YOUR GOAL: Count how many of the lines below contain the string "Group", with case counting, and reply with only that number.

EXTRACTED DATA:
- - -
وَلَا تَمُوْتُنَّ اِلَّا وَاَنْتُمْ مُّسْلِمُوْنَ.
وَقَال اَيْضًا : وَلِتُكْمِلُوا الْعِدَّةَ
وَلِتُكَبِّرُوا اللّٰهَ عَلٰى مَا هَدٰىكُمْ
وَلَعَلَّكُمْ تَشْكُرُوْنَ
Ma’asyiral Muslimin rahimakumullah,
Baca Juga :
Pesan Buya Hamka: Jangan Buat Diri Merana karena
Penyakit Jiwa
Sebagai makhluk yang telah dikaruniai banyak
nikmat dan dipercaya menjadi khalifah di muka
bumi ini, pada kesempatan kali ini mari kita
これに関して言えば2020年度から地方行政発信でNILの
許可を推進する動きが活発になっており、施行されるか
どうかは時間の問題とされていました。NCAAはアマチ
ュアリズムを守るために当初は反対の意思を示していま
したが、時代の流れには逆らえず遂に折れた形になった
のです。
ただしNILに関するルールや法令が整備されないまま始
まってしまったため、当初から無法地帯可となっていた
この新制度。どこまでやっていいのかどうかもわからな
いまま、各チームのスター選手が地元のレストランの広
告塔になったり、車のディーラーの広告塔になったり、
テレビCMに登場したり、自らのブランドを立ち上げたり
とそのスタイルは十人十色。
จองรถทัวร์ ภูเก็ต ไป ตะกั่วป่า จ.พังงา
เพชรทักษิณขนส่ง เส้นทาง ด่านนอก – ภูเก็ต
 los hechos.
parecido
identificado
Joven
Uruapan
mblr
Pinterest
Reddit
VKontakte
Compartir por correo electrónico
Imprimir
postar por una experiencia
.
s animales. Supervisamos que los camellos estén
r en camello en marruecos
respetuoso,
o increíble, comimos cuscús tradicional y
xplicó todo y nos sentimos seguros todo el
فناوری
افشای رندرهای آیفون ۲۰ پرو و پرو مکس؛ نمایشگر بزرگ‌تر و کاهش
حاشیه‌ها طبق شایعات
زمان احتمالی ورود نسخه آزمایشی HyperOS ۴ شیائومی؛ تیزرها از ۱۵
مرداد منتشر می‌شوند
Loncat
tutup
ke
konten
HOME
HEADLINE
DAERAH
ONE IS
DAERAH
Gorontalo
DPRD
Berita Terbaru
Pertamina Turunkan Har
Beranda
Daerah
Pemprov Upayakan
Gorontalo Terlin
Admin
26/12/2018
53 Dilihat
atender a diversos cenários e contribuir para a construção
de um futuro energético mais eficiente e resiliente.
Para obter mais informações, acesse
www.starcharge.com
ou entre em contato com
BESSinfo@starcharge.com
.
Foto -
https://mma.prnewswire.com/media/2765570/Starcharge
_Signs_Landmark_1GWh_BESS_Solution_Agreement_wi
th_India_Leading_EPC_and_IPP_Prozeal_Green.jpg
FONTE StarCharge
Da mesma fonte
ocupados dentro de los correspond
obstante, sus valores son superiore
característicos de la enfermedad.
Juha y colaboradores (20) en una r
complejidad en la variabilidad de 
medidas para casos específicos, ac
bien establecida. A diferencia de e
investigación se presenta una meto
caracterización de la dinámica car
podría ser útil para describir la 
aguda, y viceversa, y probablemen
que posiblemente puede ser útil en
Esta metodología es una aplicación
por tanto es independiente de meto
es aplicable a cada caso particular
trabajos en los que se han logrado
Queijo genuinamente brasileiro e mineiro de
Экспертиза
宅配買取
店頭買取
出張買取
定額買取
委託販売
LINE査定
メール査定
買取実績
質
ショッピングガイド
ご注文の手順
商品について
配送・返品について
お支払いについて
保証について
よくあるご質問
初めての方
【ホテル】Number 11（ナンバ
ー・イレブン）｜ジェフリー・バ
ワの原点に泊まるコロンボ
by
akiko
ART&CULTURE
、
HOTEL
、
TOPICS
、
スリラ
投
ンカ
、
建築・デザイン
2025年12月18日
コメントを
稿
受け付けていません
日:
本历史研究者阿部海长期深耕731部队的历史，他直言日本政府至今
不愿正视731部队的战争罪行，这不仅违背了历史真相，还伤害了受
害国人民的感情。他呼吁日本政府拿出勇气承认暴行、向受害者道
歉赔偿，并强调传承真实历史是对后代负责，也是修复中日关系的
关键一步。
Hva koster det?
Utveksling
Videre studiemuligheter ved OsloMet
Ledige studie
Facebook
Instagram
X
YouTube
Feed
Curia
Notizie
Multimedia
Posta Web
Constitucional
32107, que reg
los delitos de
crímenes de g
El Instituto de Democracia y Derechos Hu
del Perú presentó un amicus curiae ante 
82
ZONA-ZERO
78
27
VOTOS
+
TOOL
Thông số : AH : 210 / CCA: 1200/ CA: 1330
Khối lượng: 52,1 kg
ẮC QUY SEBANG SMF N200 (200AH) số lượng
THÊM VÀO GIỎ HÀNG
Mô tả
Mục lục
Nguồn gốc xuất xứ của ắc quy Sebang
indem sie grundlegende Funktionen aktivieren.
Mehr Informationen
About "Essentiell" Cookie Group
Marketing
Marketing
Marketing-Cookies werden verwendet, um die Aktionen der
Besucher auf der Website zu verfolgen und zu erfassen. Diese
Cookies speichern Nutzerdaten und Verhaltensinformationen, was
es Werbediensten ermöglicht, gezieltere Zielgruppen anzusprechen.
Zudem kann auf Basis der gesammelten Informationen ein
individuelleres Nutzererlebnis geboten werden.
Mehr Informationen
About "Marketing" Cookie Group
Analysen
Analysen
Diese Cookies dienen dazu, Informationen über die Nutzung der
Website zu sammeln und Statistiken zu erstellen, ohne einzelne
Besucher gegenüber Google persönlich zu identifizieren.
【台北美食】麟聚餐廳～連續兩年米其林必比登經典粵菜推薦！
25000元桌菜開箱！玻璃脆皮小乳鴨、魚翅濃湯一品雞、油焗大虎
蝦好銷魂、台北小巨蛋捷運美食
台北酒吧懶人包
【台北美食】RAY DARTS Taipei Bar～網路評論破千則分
- - -
RESULT: 2